[Stored data entries]
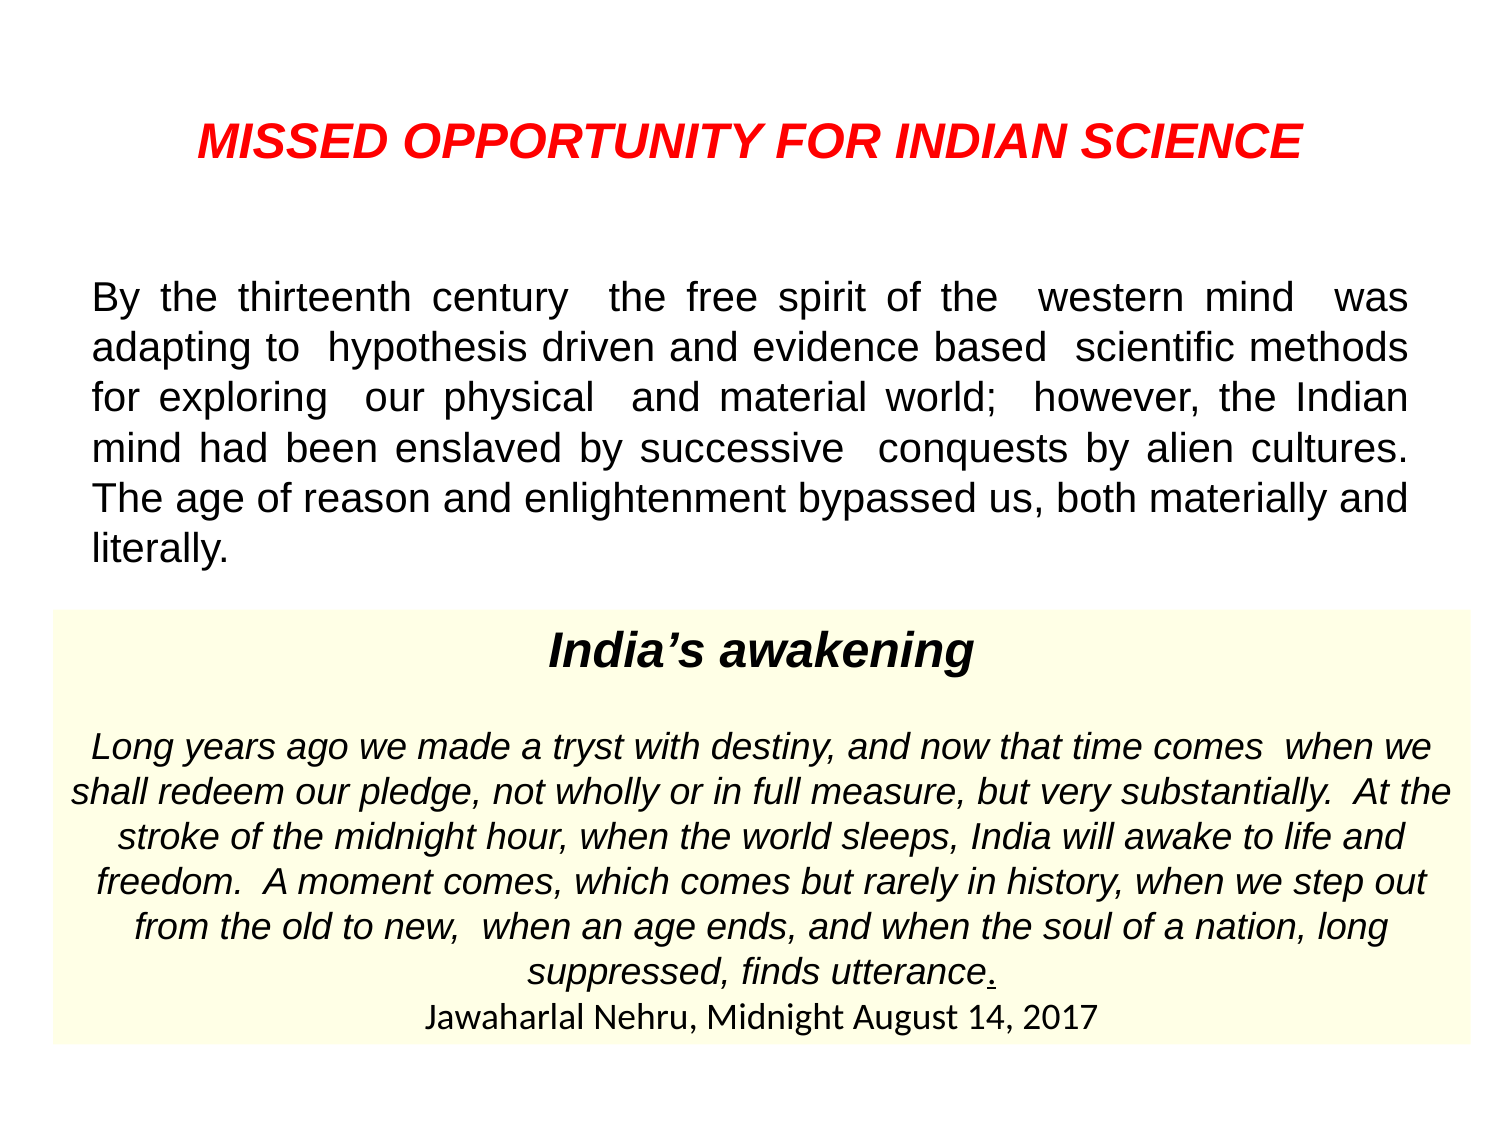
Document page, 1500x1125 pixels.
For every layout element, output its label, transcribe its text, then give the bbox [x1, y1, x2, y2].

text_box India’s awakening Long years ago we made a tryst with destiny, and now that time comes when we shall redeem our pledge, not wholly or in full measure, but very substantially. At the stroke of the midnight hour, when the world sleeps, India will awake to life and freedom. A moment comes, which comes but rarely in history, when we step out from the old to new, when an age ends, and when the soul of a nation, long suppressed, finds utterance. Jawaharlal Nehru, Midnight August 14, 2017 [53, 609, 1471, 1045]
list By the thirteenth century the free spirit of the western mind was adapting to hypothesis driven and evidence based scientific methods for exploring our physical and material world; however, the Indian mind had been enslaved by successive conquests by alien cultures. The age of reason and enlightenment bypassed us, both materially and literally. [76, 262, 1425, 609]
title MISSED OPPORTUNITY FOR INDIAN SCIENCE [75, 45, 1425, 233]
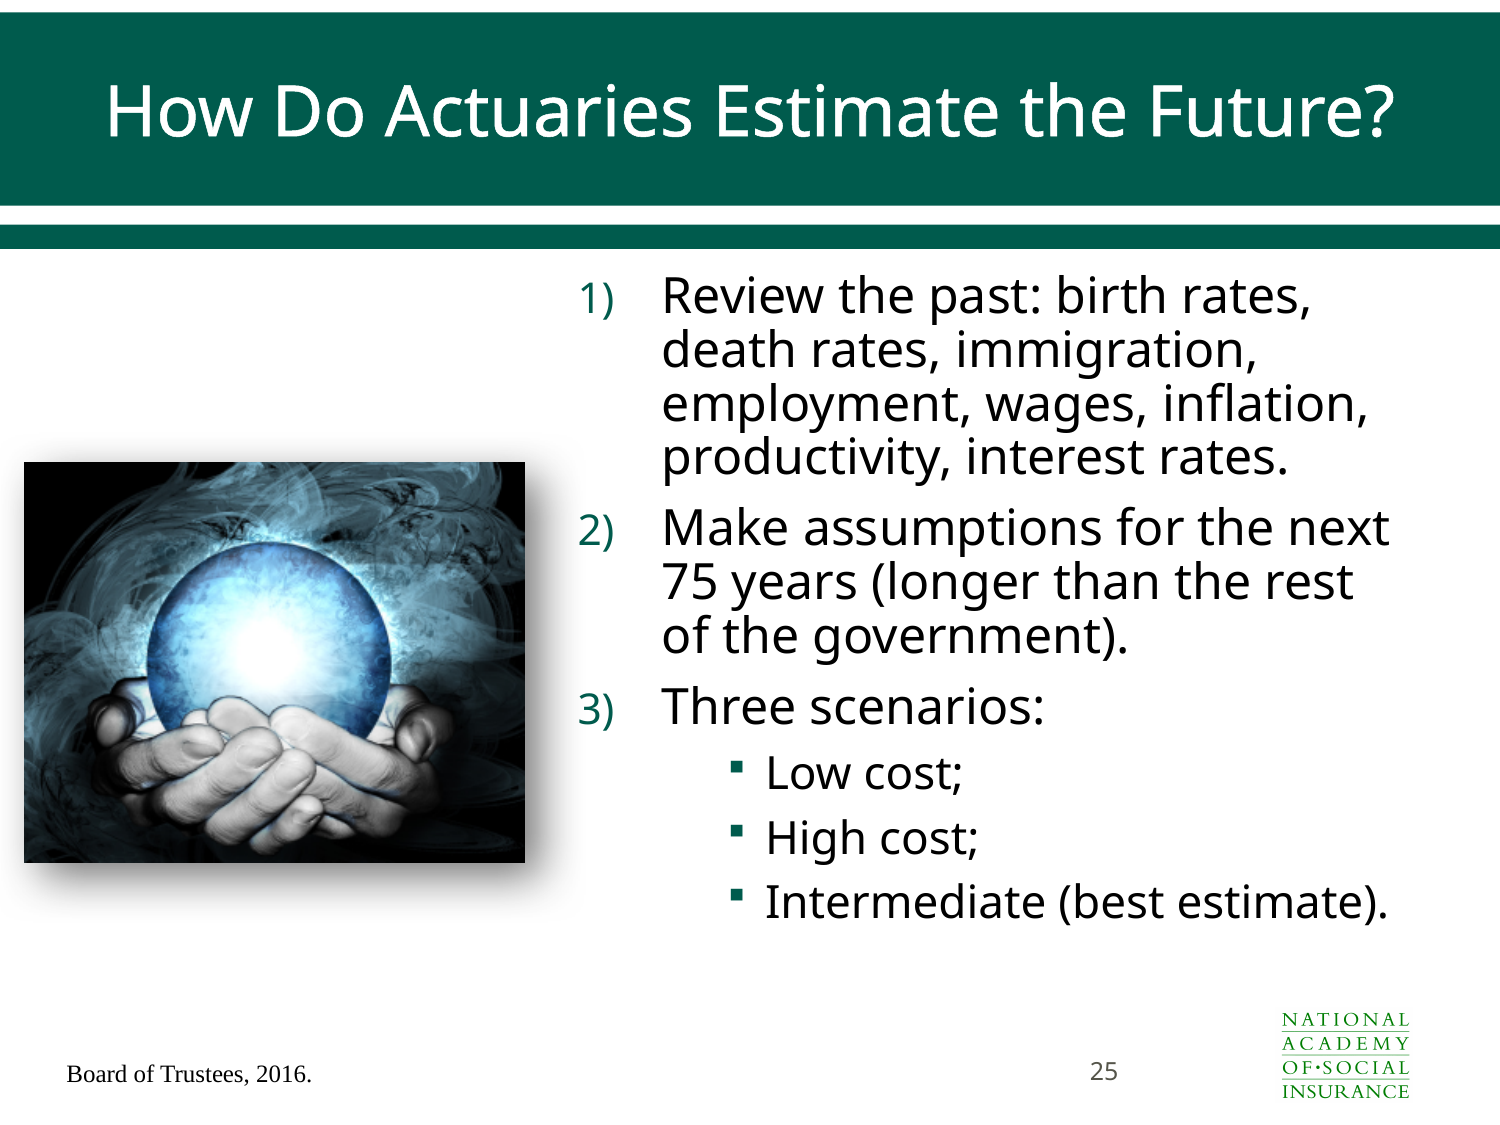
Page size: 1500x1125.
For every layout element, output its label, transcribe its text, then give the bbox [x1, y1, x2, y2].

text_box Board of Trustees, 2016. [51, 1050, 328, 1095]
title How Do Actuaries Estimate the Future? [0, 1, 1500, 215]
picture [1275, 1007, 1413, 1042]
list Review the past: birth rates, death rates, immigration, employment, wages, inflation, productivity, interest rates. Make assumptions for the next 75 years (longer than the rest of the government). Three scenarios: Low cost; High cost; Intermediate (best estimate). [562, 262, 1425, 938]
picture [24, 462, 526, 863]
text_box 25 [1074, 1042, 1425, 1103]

## Problem requirements
If pictures are present, they are dropped, and the entries above are written out word for word.

## Reply
Document page, 1500x1125 pixels.
For every layout element, output its label, transcribe its text, then give the bbox [x1, y1, x2, y2].

text_box India’s awakening Long years ago we made a tryst with destiny, and now that time comes when we shall redeem our pledge, not wholly or in full measure, but very substantially. At the stroke of the midnight hour, when the world sleeps, India will awake to life and freedom. A moment comes, which comes but rarely in history, when we step out from the old to new, when an age ends, and when the soul of a nation, long suppressed, finds utterance. Jawaharlal Nehru, Midnight August 14, 2017 [53, 609, 1471, 1045]
list By the thirteenth century the free spirit of the western mind was adapting to hypothesis driven and evidence based scientific methods for exploring our physical and material world; however, the Indian mind had been enslaved by successive conquests by alien cultures. The age of reason and enlightenment bypassed us, both materially and literally. [76, 262, 1425, 609]
title MISSED OPPORTUNITY FOR INDIAN SCIENCE [75, 45, 1425, 233]
Page size: 1500x1125.
For every layout element, output its label, transcribe its text, then give the bbox [x1, y1, x2, y2].

text_box Board of Trustees, 2016. [51, 1050, 328, 1095]
title How Do Actuaries Estimate the Future? [0, 1, 1500, 215]
picture [1275, 1007, 1413, 1042]
list Review the past: birth rates, death rates, immigration, employment, wages, inflation, productivity, interest rates. Make assumptions for the next 75 years (longer than the rest of the government). Three scenarios: Low cost; High cost; Intermediate (best estimate). [562, 262, 1425, 938]
picture [24, 462, 526, 863]
text_box 25 [1074, 1042, 1425, 1103]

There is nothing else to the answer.